Go through the material below and copy all lines with "hope".

▸ **Exercise materials**:
-*-

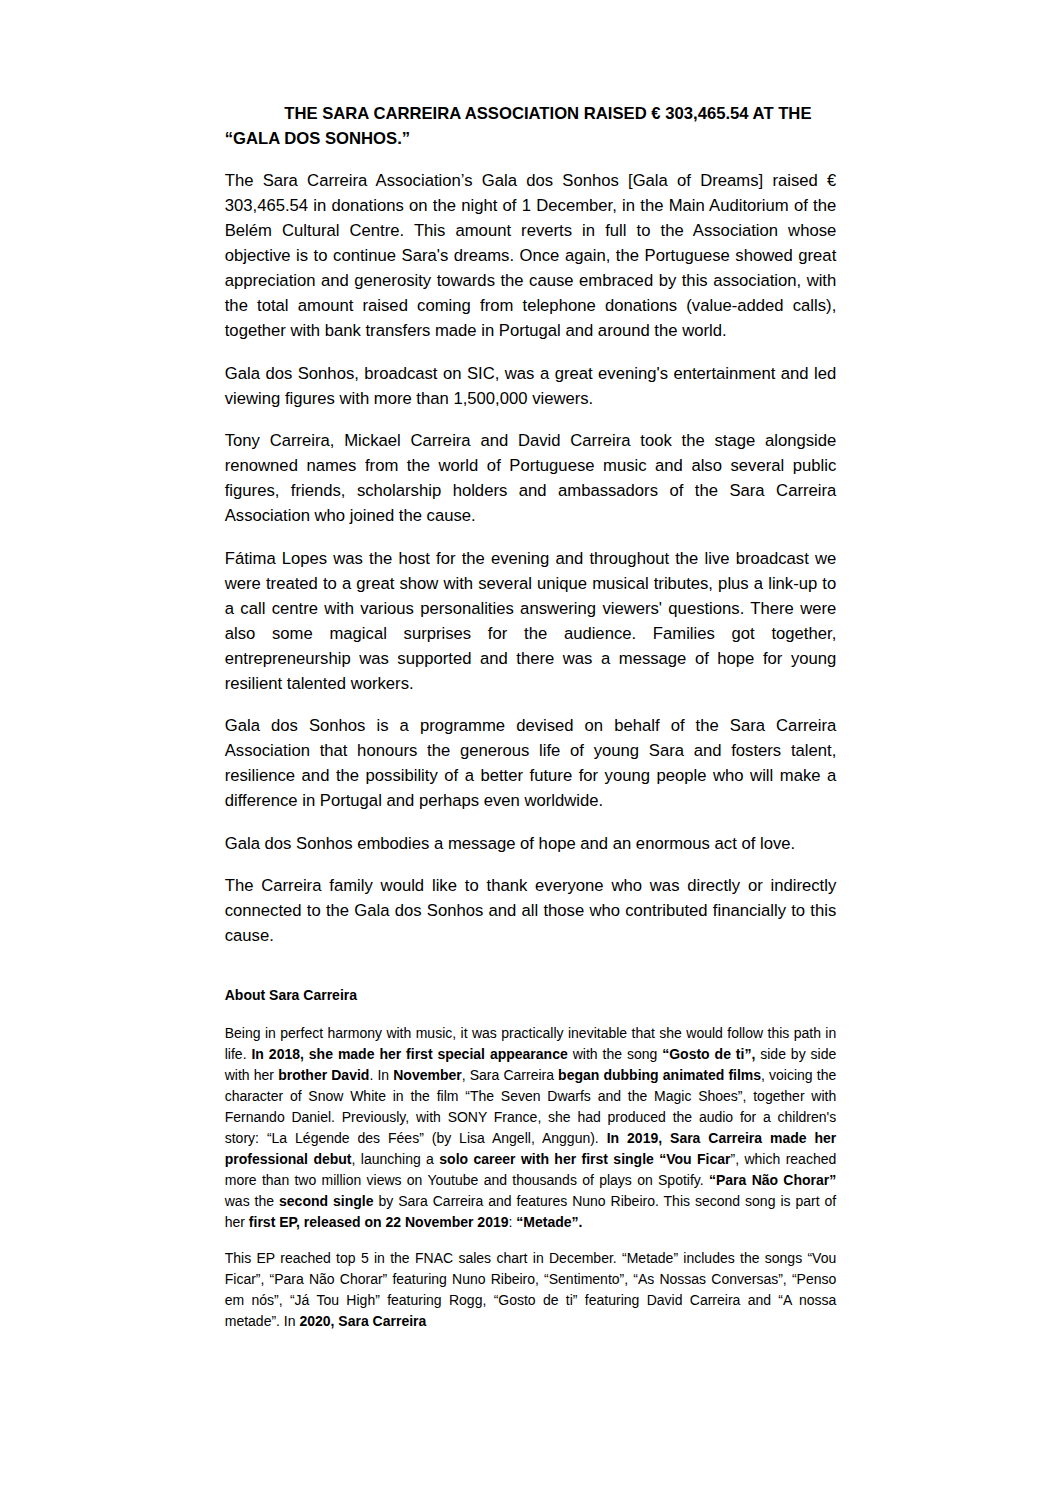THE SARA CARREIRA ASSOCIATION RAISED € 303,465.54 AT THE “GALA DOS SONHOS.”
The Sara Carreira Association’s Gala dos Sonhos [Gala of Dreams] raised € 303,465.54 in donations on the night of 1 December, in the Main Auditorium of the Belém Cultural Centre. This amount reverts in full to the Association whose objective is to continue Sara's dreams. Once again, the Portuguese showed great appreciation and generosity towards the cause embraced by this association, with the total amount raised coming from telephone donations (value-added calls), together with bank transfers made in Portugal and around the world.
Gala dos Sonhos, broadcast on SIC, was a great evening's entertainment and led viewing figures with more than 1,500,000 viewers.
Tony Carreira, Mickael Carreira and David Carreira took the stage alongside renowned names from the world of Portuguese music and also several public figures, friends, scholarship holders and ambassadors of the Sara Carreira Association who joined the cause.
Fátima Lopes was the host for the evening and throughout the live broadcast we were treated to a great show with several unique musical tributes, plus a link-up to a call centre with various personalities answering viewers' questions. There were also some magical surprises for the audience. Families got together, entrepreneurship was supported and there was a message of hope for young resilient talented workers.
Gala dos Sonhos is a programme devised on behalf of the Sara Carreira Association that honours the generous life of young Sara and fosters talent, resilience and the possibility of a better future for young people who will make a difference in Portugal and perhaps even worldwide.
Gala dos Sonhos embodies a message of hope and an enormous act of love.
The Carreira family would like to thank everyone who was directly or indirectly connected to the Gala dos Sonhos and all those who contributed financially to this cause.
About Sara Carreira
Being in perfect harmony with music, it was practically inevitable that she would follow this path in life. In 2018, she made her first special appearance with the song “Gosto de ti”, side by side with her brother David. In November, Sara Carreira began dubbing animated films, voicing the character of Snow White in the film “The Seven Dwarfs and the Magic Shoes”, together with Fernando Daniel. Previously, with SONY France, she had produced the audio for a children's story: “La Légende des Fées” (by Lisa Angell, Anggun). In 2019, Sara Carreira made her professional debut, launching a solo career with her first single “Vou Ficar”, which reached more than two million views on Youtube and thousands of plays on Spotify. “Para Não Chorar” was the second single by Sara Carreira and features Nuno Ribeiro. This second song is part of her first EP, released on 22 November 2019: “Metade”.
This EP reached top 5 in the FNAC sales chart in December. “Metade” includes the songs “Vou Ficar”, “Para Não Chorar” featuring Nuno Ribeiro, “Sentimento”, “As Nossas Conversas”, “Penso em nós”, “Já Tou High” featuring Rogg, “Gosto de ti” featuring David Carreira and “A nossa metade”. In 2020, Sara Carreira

-*-

▸ **Answer**:
Fátima Lopes was the host for the evening and throughout the live broadcast we were treated to a great show with several unique musical tributes, plus a link-up to a call centre with various personalities answering viewers' questions. There were also some magical surprises for the audience. Families got together, entrepreneurship was supported and there was a message of hope for young resilient talented workers.
Gala dos Sonhos embodies a message of hope and an enormous act of love.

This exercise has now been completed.